-- Brief --
Reproduce every line of the records below with no changes.

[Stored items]
******************************

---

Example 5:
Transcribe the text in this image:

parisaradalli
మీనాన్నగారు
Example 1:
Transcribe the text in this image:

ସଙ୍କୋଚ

******************************

-- Answer for the task --
---

Example 5:
Transcribe the text in this image:

parisaradalli
మీనాన్నగారు
Example 1:
Transcribe the text in this image:

ସଙ୍କୋଚ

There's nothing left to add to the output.